→ Task goal:
Print, in exact form, the lines below from the one containing "index dip: (65, 121)" through the one containing "index mcp: (97, 100)", and omit all others.

[Opening Dataset records section]

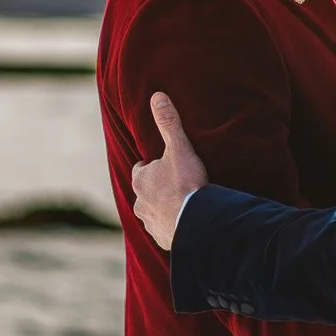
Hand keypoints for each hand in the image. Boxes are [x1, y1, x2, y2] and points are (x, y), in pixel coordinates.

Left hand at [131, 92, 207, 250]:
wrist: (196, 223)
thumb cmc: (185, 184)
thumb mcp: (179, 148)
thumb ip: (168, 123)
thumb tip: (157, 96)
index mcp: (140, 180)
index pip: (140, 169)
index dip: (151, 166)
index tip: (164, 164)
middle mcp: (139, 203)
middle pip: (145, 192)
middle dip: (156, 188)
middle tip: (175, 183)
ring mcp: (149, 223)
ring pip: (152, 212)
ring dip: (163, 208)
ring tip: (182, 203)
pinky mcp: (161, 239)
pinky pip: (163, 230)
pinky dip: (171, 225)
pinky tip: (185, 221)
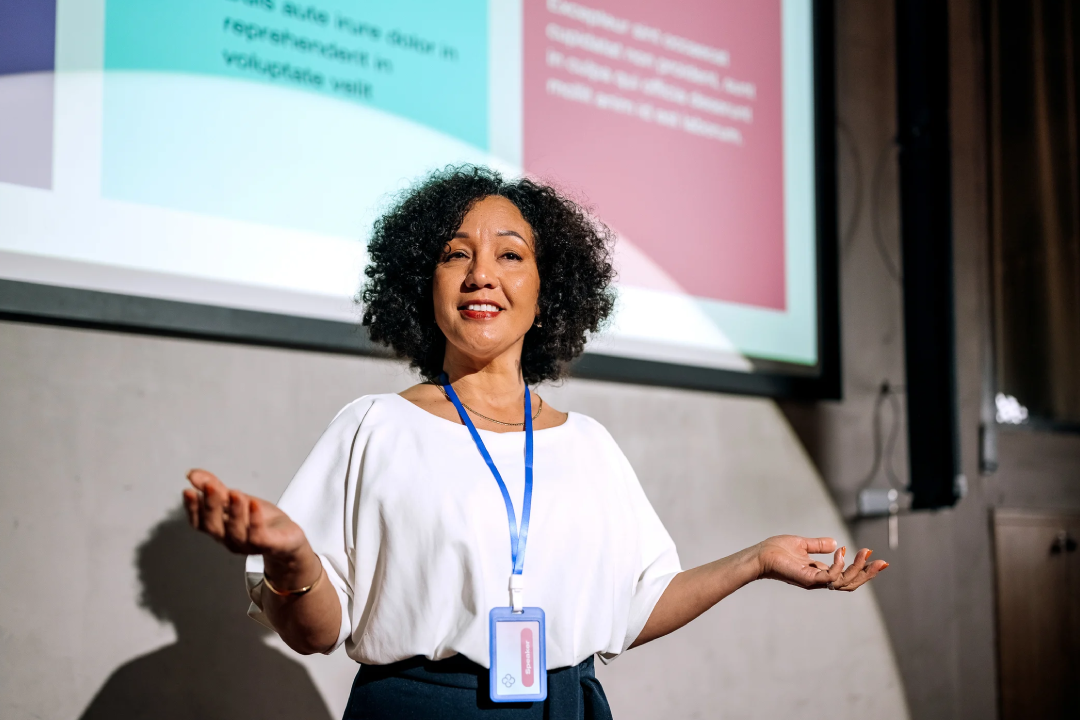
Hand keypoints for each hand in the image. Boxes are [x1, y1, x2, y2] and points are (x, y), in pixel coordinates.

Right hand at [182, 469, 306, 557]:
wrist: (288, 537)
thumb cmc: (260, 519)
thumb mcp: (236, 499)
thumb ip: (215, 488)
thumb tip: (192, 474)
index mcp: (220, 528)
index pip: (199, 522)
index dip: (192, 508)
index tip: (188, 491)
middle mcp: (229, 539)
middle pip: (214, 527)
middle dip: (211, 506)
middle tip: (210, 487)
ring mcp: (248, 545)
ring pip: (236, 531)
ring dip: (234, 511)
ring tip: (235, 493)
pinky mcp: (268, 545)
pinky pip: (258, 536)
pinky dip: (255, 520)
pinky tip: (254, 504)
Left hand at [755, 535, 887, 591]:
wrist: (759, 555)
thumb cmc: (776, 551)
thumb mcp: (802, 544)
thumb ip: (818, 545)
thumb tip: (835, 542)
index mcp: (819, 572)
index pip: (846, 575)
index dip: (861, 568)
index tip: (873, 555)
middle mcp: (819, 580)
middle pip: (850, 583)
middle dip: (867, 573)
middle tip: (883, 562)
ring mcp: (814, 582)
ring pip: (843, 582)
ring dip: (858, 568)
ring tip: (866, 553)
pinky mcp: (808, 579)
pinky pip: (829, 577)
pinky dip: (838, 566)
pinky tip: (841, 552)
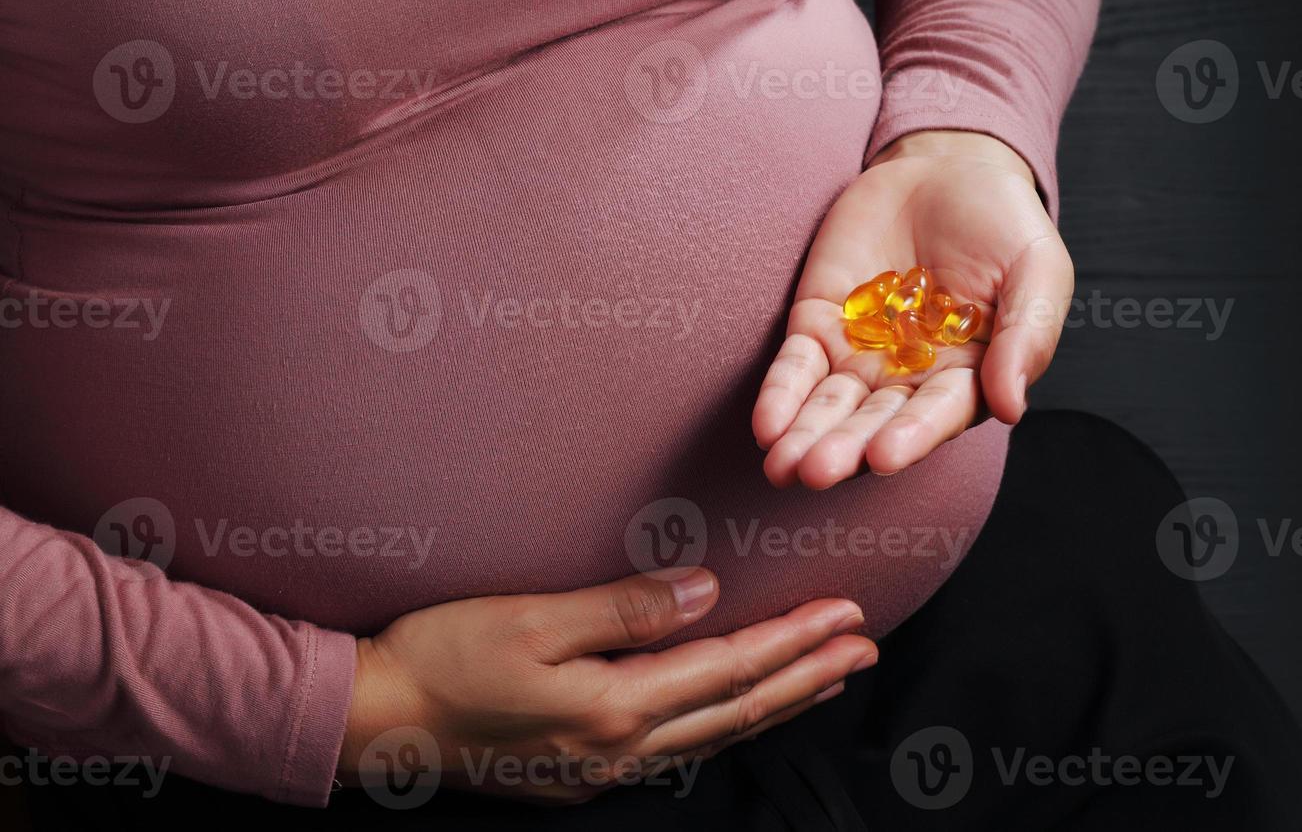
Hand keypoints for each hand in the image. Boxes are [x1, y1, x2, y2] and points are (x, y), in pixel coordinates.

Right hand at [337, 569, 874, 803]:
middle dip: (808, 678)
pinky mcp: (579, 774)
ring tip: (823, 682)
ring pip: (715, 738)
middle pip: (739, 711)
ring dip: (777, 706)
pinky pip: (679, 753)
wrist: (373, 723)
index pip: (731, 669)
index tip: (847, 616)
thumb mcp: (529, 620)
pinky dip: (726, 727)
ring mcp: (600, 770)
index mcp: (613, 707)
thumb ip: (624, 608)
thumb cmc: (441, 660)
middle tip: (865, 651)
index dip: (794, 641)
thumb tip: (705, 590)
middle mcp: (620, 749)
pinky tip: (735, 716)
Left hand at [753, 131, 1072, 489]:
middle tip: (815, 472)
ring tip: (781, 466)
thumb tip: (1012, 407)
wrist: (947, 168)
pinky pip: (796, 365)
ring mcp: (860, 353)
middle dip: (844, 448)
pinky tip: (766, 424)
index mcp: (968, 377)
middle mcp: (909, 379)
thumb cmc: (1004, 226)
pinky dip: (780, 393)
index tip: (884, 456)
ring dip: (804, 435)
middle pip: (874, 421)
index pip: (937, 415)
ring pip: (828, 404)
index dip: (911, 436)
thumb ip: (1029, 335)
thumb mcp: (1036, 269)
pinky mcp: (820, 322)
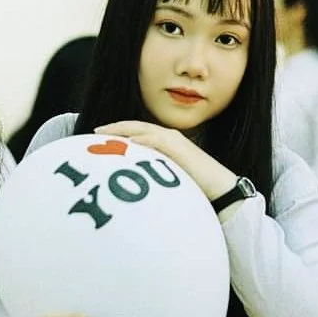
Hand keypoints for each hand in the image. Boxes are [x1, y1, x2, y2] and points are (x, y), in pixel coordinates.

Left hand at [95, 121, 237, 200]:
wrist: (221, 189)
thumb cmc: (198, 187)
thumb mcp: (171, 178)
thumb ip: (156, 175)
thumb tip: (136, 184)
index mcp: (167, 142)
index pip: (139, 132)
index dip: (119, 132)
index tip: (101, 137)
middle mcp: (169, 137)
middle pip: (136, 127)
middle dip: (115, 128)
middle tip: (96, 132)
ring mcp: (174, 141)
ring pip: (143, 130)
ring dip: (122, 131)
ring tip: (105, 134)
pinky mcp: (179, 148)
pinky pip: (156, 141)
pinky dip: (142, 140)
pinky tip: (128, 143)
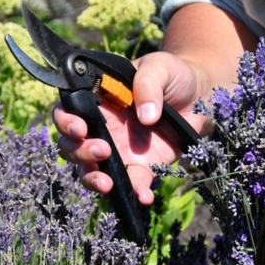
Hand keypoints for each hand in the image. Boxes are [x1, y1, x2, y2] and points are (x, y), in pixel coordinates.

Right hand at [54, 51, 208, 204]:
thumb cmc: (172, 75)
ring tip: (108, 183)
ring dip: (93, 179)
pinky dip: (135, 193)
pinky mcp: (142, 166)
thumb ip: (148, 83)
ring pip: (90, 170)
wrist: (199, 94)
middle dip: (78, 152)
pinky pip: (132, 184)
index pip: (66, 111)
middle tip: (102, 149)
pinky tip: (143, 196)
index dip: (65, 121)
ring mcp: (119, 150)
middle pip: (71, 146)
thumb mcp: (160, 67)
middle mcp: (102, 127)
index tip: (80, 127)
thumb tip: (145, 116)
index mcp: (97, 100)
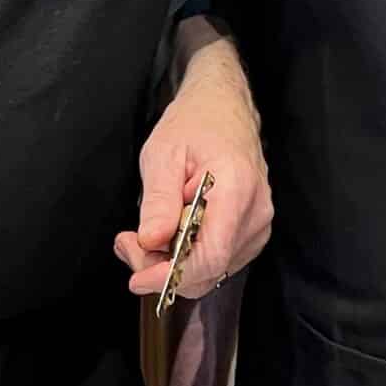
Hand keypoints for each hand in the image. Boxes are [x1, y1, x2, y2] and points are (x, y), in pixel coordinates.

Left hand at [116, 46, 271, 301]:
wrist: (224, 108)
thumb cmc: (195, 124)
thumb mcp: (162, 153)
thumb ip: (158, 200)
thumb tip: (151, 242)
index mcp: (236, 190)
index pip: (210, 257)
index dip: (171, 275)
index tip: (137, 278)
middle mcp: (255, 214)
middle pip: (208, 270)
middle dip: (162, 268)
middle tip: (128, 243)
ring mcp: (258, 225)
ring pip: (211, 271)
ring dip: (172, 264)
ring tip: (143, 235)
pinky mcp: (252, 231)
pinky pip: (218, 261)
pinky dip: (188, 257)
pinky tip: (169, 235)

[Closing Dataset records section]
[Opening Dataset records section]

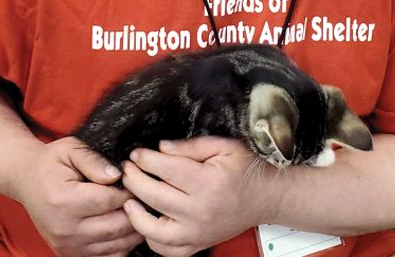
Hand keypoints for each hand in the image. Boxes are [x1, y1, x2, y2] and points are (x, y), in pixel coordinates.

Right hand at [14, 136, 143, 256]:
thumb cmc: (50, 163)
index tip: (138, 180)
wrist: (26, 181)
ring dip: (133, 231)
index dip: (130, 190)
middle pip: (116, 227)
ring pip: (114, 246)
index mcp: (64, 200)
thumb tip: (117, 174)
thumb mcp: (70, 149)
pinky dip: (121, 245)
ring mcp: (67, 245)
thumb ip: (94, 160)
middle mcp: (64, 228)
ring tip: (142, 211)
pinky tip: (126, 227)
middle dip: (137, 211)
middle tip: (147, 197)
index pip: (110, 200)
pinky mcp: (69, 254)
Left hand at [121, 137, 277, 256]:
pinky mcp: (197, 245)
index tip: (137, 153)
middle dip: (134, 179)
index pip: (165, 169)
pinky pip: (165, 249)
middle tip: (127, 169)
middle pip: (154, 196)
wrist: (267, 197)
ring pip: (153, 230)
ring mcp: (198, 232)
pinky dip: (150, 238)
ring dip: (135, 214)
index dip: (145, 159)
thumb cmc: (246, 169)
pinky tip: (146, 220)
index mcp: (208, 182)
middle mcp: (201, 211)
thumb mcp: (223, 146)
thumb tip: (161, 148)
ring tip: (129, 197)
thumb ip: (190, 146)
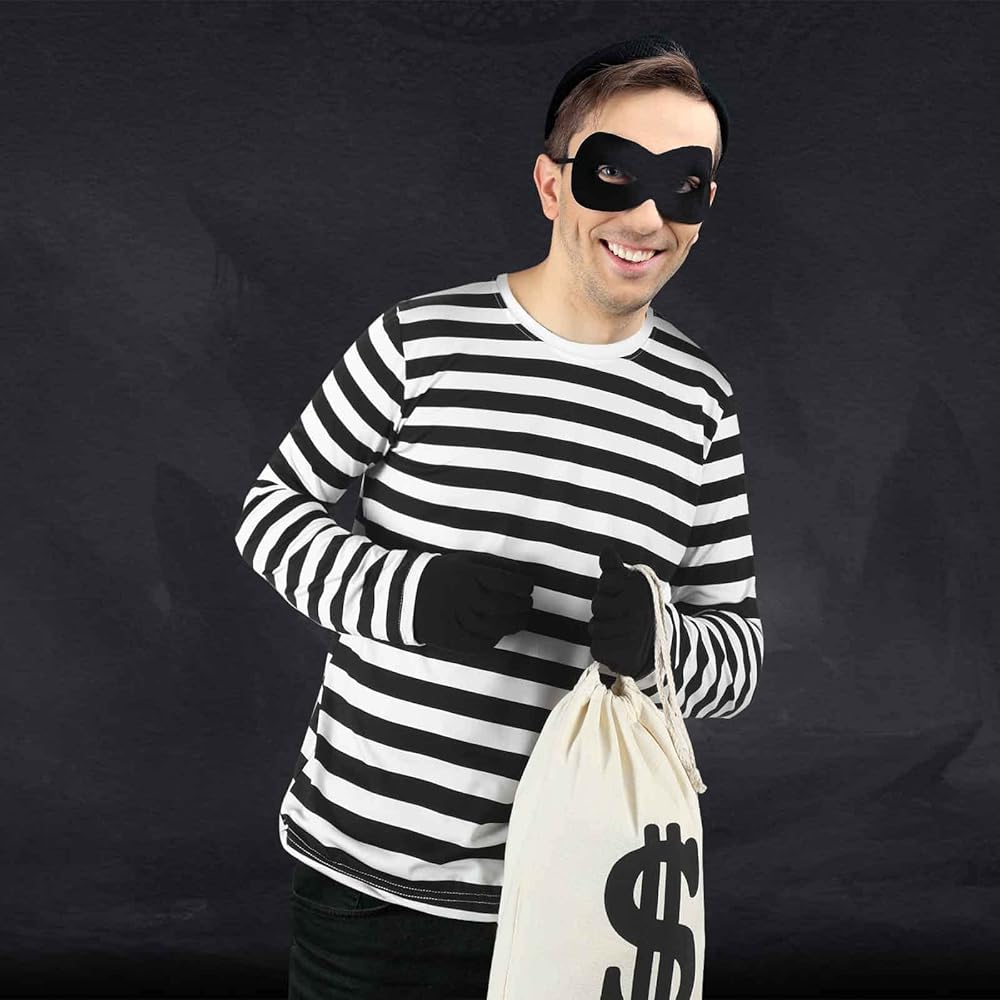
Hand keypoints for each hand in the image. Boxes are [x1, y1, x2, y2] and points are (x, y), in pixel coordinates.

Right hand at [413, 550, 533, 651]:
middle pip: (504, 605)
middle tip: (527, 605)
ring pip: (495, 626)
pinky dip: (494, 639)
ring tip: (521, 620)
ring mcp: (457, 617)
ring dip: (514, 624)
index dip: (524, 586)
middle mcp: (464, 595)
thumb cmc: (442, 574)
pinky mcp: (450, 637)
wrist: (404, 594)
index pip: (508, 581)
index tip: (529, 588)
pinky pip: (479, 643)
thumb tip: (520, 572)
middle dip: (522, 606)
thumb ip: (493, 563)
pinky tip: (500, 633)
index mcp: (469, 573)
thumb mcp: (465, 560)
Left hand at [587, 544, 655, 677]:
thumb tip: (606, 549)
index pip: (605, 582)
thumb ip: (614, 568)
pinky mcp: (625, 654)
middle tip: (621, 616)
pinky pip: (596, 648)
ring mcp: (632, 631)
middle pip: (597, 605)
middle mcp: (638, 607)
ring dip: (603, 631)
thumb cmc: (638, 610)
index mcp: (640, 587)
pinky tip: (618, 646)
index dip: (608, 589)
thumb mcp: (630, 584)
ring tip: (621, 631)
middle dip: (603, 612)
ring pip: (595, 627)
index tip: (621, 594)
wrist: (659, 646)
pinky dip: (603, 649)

[Closing Dataset records section]

→ Result for this exercise:
index dip: (65, 121)
ring mcp: (119, 150)
middle pip: (71, 146)
thumb mcp: (160, 67)
middle mcp: (102, 127)
index tip: (80, 127)
thumb tip: (145, 116)
index mcp: (97, 100)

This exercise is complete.